The North Carolina Supreme Court looked back at a 1932 decision that has, for the last 90 years, shielded nurses from exposure to liability for negligence when performing duties under the supervision of a physician. In 1932, noted the Court, the primary function of nurses within the medical community was to “obey and diligently execute the orders of the physician or surgeon in charge of the patient, unless, of course, such order was so obviously negligent as to lead any reasonable person to anticipate that substantial injury would result.” At that time, continued the Court, nurses were “not supposed to be experts in the technique of diagnosis or the mechanics of treatment.” Instead, “the law contemplates that the physician is solely responsible for the diagnosis and treatment of his patient.”

However, the Court noted that “the nursing profession has evolved tremendously over the 90 years” since that 1932 decision. The scope of practice has greatly expanded and has grown to include assessing nursing care needs resulting in the formulation of a nursing diagnosis, developing care plans that include nursing interventions, and implementing nursing activities. The scope of practice for CRNAs has also grown.
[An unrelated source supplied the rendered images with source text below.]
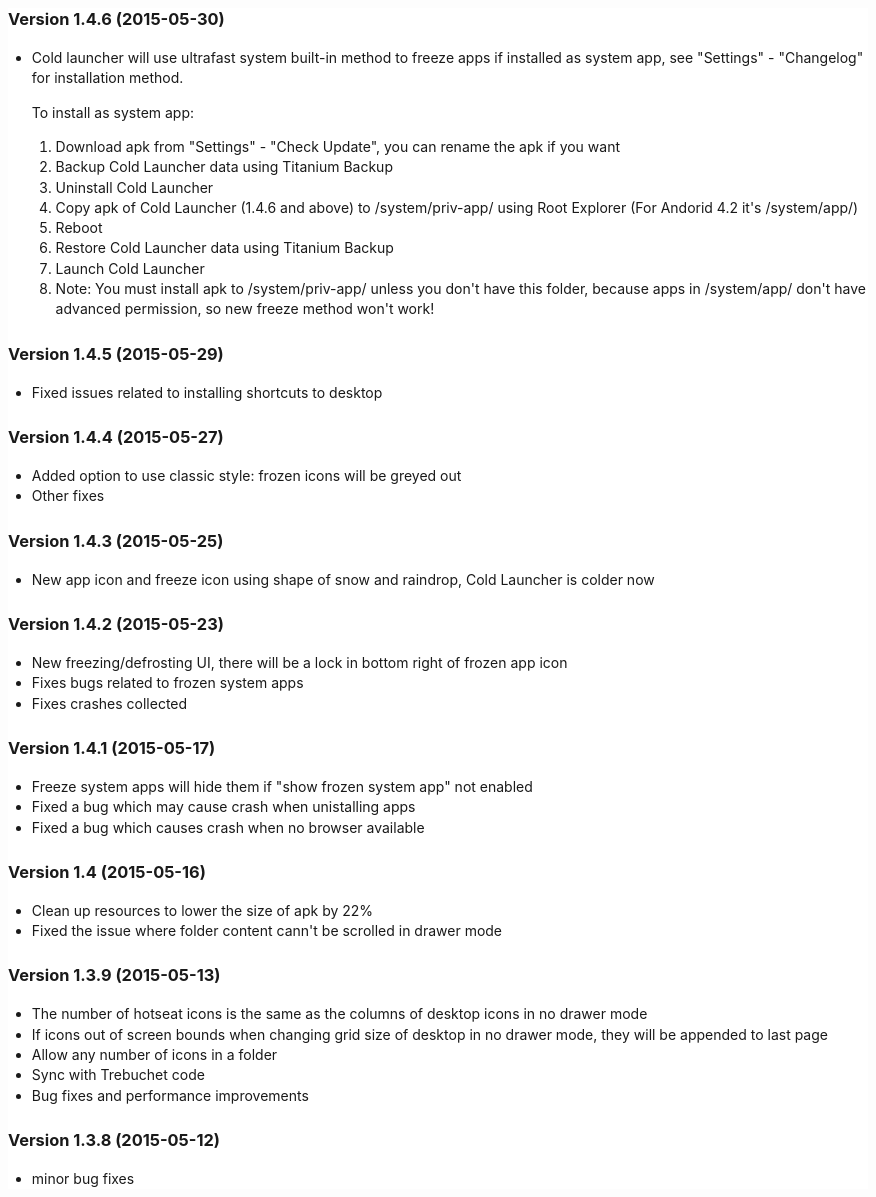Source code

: ### Version 1.4.6 (2015-05-30)
- Cold launcher will use ultrafast system built-in method to freeze apps if installed as system app, see "Settings" - "Changelog" for installation method.

	To install as system app:
	1. Download apk from "Settings" - "Check Update", you can rename the apk if you want
	2. Backup Cold Launcher data using Titanium Backup
	3. Uninstall Cold Launcher
	4. Copy apk of Cold Launcher (1.4.6 and above) to /system/priv-app/ using Root Explorer (For Andorid 4.2 it's /system/app/)
	5. Reboot
	6. Restore Cold Launcher data using Titanium Backup
	7. Launch Cold Launcher
	8. Note: You must install apk to /system/priv-app/ unless you don't have this folder, because apps in /system/app/ don't have advanced permission, so new freeze method won't work!

### Version 1.4.5 (2015-05-29)
- Fixed issues related to installing shortcuts to desktop

### Version 1.4.4 (2015-05-27)
- Added option to use classic style: frozen icons will be greyed out
- Other fixes

### Version 1.4.3 (2015-05-25)
- New app icon and freeze icon using shape of snow and raindrop, Cold Launcher is colder now

### Version 1.4.2 (2015-05-23)
- New freezing/defrosting UI, there will be a lock in bottom right of frozen app icon
- Fixes bugs related to frozen system apps
- Fixes crashes collected

### Version 1.4.1 (2015-05-17)
- Freeze system apps will hide them if "show frozen system app" not enabled
- Fixed a bug which may cause crash when unistalling apps
- Fixed a bug which causes crash when no browser available

### Version 1.4 (2015-05-16)
- Clean up resources to lower the size of apk by 22%
- Fixed the issue where folder content cann't be scrolled in drawer mode

### Version 1.3.9 (2015-05-13)
- The number of hotseat icons is the same as the columns of desktop icons in no drawer mode
- If icons out of screen bounds when changing grid size of desktop in no drawer mode, they will be appended to last page
- Allow any number of icons in a folder
- Sync with Trebuchet code
- Bug fixes and performance improvements

### Version 1.3.8 (2015-05-12)
- minor bug fixes
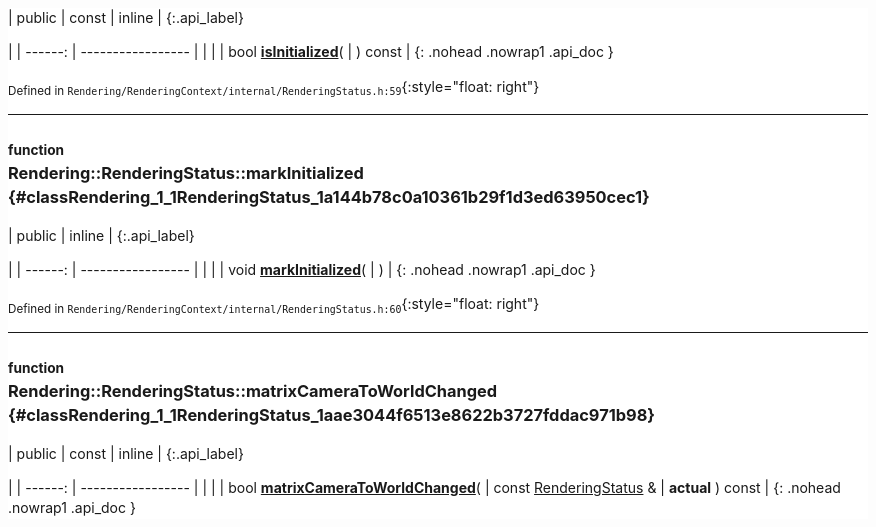 | public | const | inline |
{:.api_label}

|
| ------: | ----------------- |
|  |
| bool **[isInitialized](#classRendering_1_1RenderingStatus_1a4ecfc70d4a271771664d4ab2870f2500)**( |  ) const |
{: .nohead .nowrap1 .api_doc }





<sub>Defined in `Rendering/RenderingContext/internal/RenderingStatus.h:59`</sub>{:style="float: right"}

-------------------------------------------------------------------

### <small>function</small><br/> Rendering::RenderingStatus::markInitialized {#classRendering_1_1RenderingStatus_1a144b78c0a10361b29f1d3ed63950cec1}

| public | inline |
{:.api_label}

|
| ------: | ----------------- |
|  |
| void **[markInitialized](#classRendering_1_1RenderingStatus_1a144b78c0a10361b29f1d3ed63950cec1)**( |  ) |
{: .nohead .nowrap1 .api_doc }





<sub>Defined in `Rendering/RenderingContext/internal/RenderingStatus.h:60`</sub>{:style="float: right"}

-------------------------------------------------------------------

### <small>function</small><br/> Rendering::RenderingStatus::matrixCameraToWorldChanged {#classRendering_1_1RenderingStatus_1aae3044f6513e8622b3727fddac971b98}

| public | const | inline |
{:.api_label}

|
| ------: | ----------------- |
|  |
| bool **[matrixCameraToWorldChanged](#classRendering_1_1RenderingStatus_1aae3044f6513e8622b3727fddac971b98)**( | const [RenderingStatus](classRendering_1_1RenderingStatus) & | **actual** ) const |
{: .nohead .nowrap1 .api_doc }
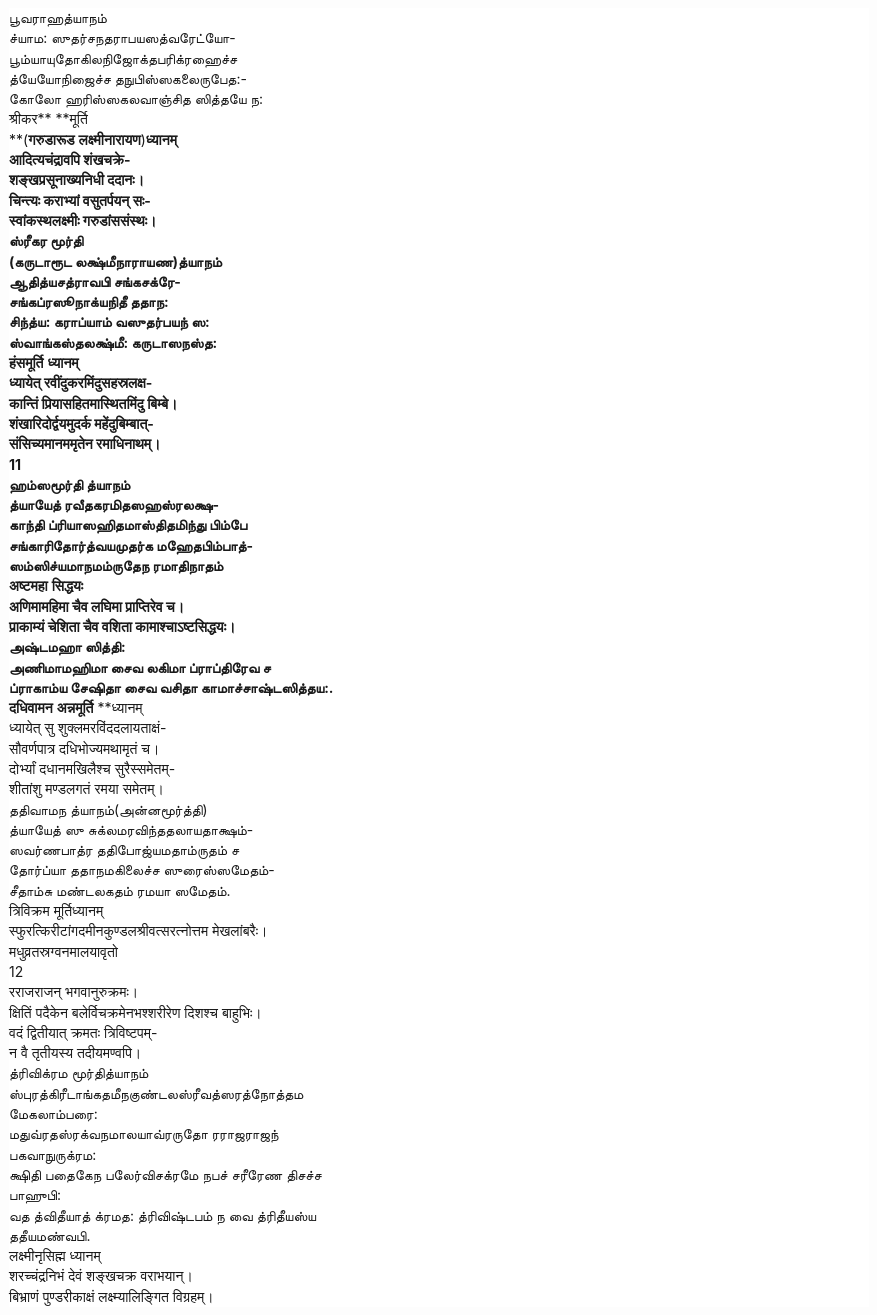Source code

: பூவராஹத்யாநம்  
ச்யாம: ஸுதர்சநதராபயஸத்வரேட்யோ-  
பூம்யாயுதோகிலநிஜோக்தபரிக்ரஹைச்ச  
த்யேயோநிஜைச்ச தநுபிஸ்ஸகலைருபேத:-  
கோலோ ஹரிஸ்ஸகலவாஞ்சித ஸித்தயே ந:  
श्रीकर** **मूर्ति  
**(**गरुडारूड** **लक्ष्मीनारायण**)**ध्यानम्‌  
आदित्यचंद्रावपि शंखचक्रे-  
शङ्खप्रसूनाख्यनिधी ददानः।  
चिन्त्यः कराभ्यां वसुतर्पयन्‌ सः-  
स्वांकस्थलक्ष्मीः गरुडांससंस्थः।  
ஸ்ரீகர மூர்தி  
(கருடாரூட லக்ஷ்மீநாராயண)த்யாநம்  
ஆதித்யசத்ராவபி சங்கசக்ரே-  
சங்கப்ரஸூநாக்யநிதீ ததாந:  
சிந்த்ய: கராப்யாம் வஸுதர்பயந் ஸ:  
ஸ்வாங்கஸ்தலக்ஷ்மீ: கருடாஸநஸ்த:  
हंसमूर्ति** **ध्यानम्‌  
ध्यायेत्‌ रवींदुकरमिंदुसहस्रलक्ष-  
कान्तिं प्रियासहितमास्थितमिंदु बिम्बे।  
शंखारिदोर्द्वयमुदर्क महेंदुबिम्बात्‌-  
संसिच्यमानममृतेन रमाधिनाथम्‌।  
11  
ஹம்ஸமூர்தி த்யாநம்  
த்யாயேத் ரவீதகரமிதஸஹஸ்ரலக்ஷ-  
காந்தி ப்ரியாஸஹிதமாஸ்திதமிந்து பிம்பே  
சங்காரிதோர்த்வயமுதர்க மஹேதபிம்பாத்-  
ஸம்ஸிச்யமாநமம்ருதேந ரமாதிநாதம்  
अष्टमहा** **सिद्धयः  
अणिमामहिमा चैव लघिमा प्राप्तिरेव च।  
प्राकाम्यं चेशिता चैव वशिता कामाश्चाऽष्टसिद्धयः।  
அஷ்டமஹா ஸித்தி:  
அணிமாமஹிமா சைவ லகிமா ப்ராப்திரேவ ச  
ப்ராகாம்ய சேஷிதா சைவ வசிதா காமாச்சாஷ்டஸித்தய:.  
दधिवामन** **अन्नमूर्ति** **ध्यानम्‌  
ध्यायेत्‌ सु शुक्लमरविंददलायताक्षं-  
सौवर्णपात्र दधिभोज्यमथामृतं च।  
दोर्भ्यां दधानमखिलैश्च सुरैस्समेतम्‌-  
शीतांशु मण्डलगतं रमया समेतम्‌।  
ததிவாமந த்யாநம்(அன்னமூர்த்தி)  
த்யாயேத் ஸு சுக்லமரவிந்ததலாயதாக்ஷம்-  
ஸவர்ணபாத்ர ததிபோஜ்யமதாம்ருதம் ச  
தோர்ப்யா ததாநமகிலைச்ச ஸுரைஸ்ஸமேதம்-  
சீதாம்சு மண்டலகதம் ரமயா ஸமேதம்.  
त्रिविक्रम मूर्तिध्यानम्‌  
स्फुरत्किरीटांगदमीनकुण्डलश्रीवत्सरत्नोत्तम मेखलांबरैः।  
मधुव्रतस्रग्वनमालयावृतो  
12  
रराजराजन्‌ भगवानुरुक्रमः।  
क्षितिं पदैकेन बलेर्विचक्रमेनभश्शरीरेण दिशश्च बाहुभिः।  
वदं द्वितीयात्‌ क्रमतः त्रिविष्टपम्‌-  
न वै तृतीयस्य तदीयमण्वपि।  
த்ரிவிக்ரம மூர்தித்யாநம்  
ஸ்புரத்கிரீடாங்கதமீநகுண்டலஸ்ரீவத்ஸரத்நோத்தம  
மேகலாம்பரை:  
மதுவ்ரதஸ்ரக்வநமாலயாவ்ரருதோ ரராஜராஜந்  
பகவாநுருக்ரம:  
க்ஷிதி பதைகேந பலேர்விசக்ரமே நபச் சரீரேண திசச்ச  
பாஹுபி:  
வத த்விதீயாத் க்ரமத: த்ரிவிஷ்டபம் ந வை த்ரிதீயஸ்ய  
ததீயமண்வபி.  
लक्ष्मीनृसिह्म ध्यानम्‌  
शरच्चंद्रनिभं देवं शङ्खचक्र वराभयान्‌।  
बिभ्राणं पुण्डरीकाक्षं लक्ष्म्यालिङ्गित विग्रहम्‌।  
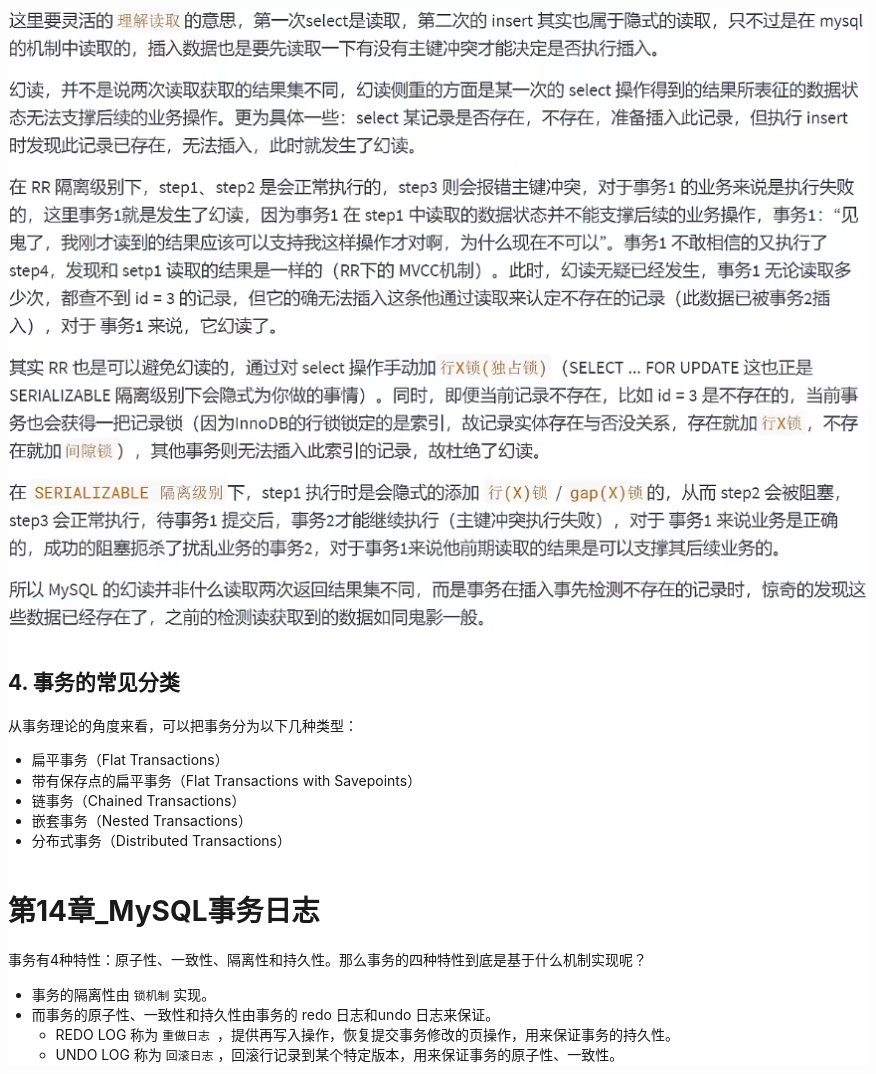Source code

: ![](images/image-20220710194612317.png)

## 4. 事务的常见分类

从事务理论的角度来看，可以把事务分为以下几种类型：

* 扁平事务（Flat Transactions） 
* 带有保存点的扁平事务（Flat Transactions with Savepoints） 
* 链事务（Chained Transactions） 
* 嵌套事务（Nested Transactions） 
* 分布式事务（Distributed Transactions）

# 第14章_MySQL事务日志

事务有4种特性：原子性、一致性、隔离性和持久性。那么事务的四种特性到底是基于什么机制实现呢？

* 事务的隔离性由 `锁机制` 实现。
* 而事务的原子性、一致性和持久性由事务的 redo 日志和undo 日志来保证。
  + REDO LOG 称为 `重做日志 `，提供再写入操作，恢复提交事务修改的页操作，用来保证事务的持久性。
  + UNDO LOG 称为 `回滚日志` ，回滚行记录到某个特定版本，用来保证事务的原子性、一致性。
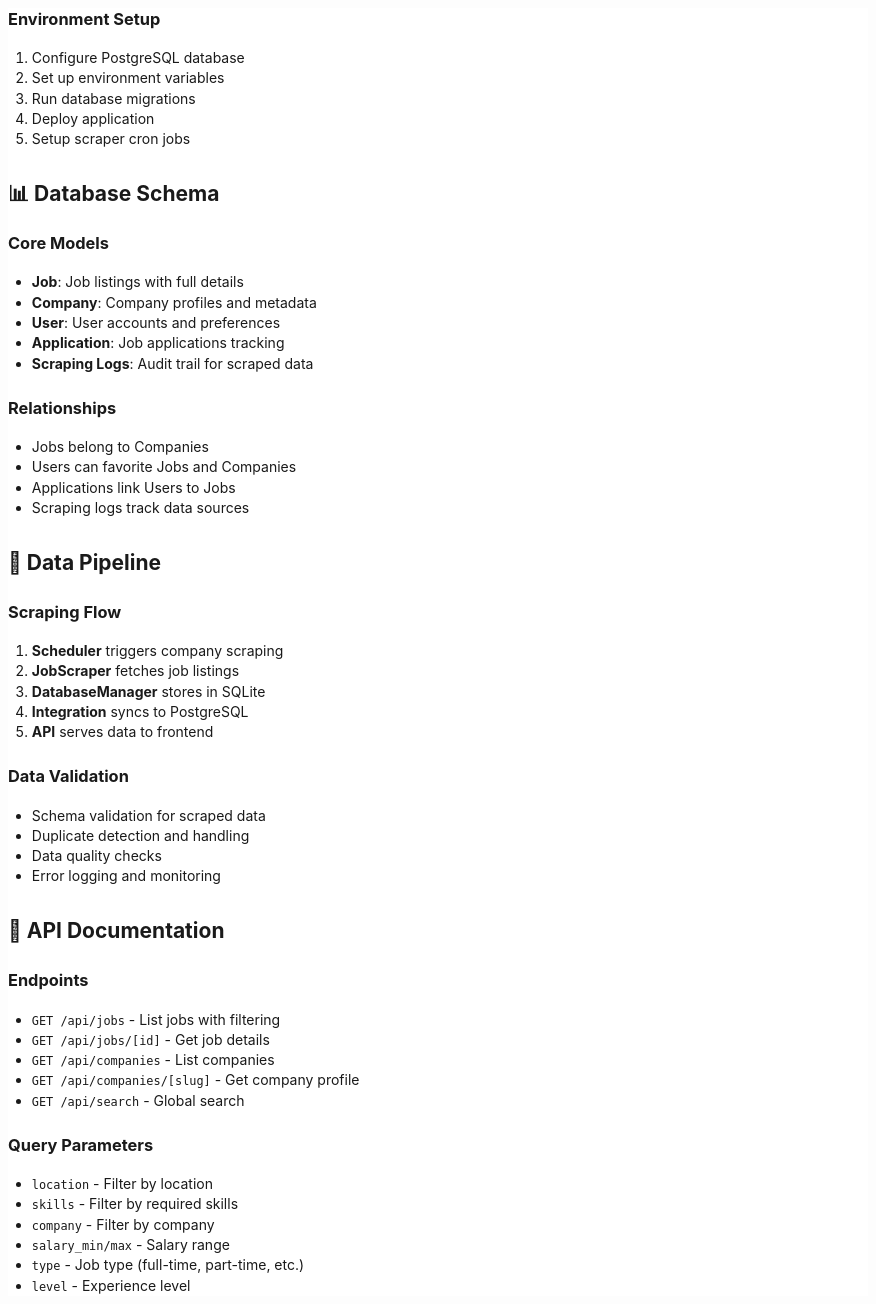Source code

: ### Environment Setup
1. Configure PostgreSQL database
2. Set up environment variables
3. Run database migrations
4. Deploy application
5. Setup scraper cron jobs

## 📊 Database Schema

### Core Models
- **Job**: Job listings with full details
- **Company**: Company profiles and metadata
- **User**: User accounts and preferences
- **Application**: Job applications tracking
- **Scraping Logs**: Audit trail for scraped data

### Relationships
- Jobs belong to Companies
- Users can favorite Jobs and Companies
- Applications link Users to Jobs
- Scraping logs track data sources

## 🔄 Data Pipeline

### Scraping Flow
1. **Scheduler** triggers company scraping
2. **JobScraper** fetches job listings
3. **DatabaseManager** stores in SQLite
4. **Integration** syncs to PostgreSQL
5. **API** serves data to frontend

### Data Validation
- Schema validation for scraped data
- Duplicate detection and handling
- Data quality checks
- Error logging and monitoring

## 📝 API Documentation

### Endpoints
- `GET /api/jobs` - List jobs with filtering
- `GET /api/jobs/[id]` - Get job details
- `GET /api/companies` - List companies
- `GET /api/companies/[slug]` - Get company profile
- `GET /api/search` - Global search

### Query Parameters
- `location` - Filter by location
- `skills` - Filter by required skills
- `company` - Filter by company
- `salary_min/max` - Salary range
- `type` - Job type (full-time, part-time, etc.)
- `level` - Experience level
In North Carolina, CRNAs are “expressly allowed to (1) select and administer preanesthetic medications, (2) select, implement, and manage general anesthesia consistent with the patient’s needs and procedural requirements, and (3) initiate and administer several palliative and emergency medical procedures.”

Thus, the Court noted that while it’s clear that the CRNA must fulfill these duties under the supervision of a physician, “it is also apparent that the independent status, the professional stature, the individual medical determinations, and the shared responsibilities with a supervising physician have grown in significance and in official recognition since” the 1932 case was decided. “The ascension of members of the nursing profession to statuses within the medical community, which should appropriately result in an acknowledgement of their elevated station and their commensurate elevated responsibility. The expanding authority, recognition, and independence of nurses, which have steadily evolved as these professionals, exemplified by those who have achieved identified specializations and certifications, have sufficiently risen within the ranks of the field of medicine to earn levels of autonomy and influence which formerly were fully withheld.”

With a 3 to 2 decision, the Court reversed the trial court’s exclusion of the plaintiff’s expert testimony and remanded the case back to the trial court for a new trial.

Protecting Yourself

Nurse practitioners already are held to a higher standard than nurses, but this decision implies that the standards for all health care practitioners may be on the rise. “Just following orders” is never a good defense, nor one you would want to have to use.

In this case, it appears that the CRNA agreed with the physician’s choice of anesthesia technique, but had he not, he should have expressed and noted that to protect himself.

Ann W. Latner, JD, a former criminal defense attorney, is a freelance medical writer in Port Washington, New York.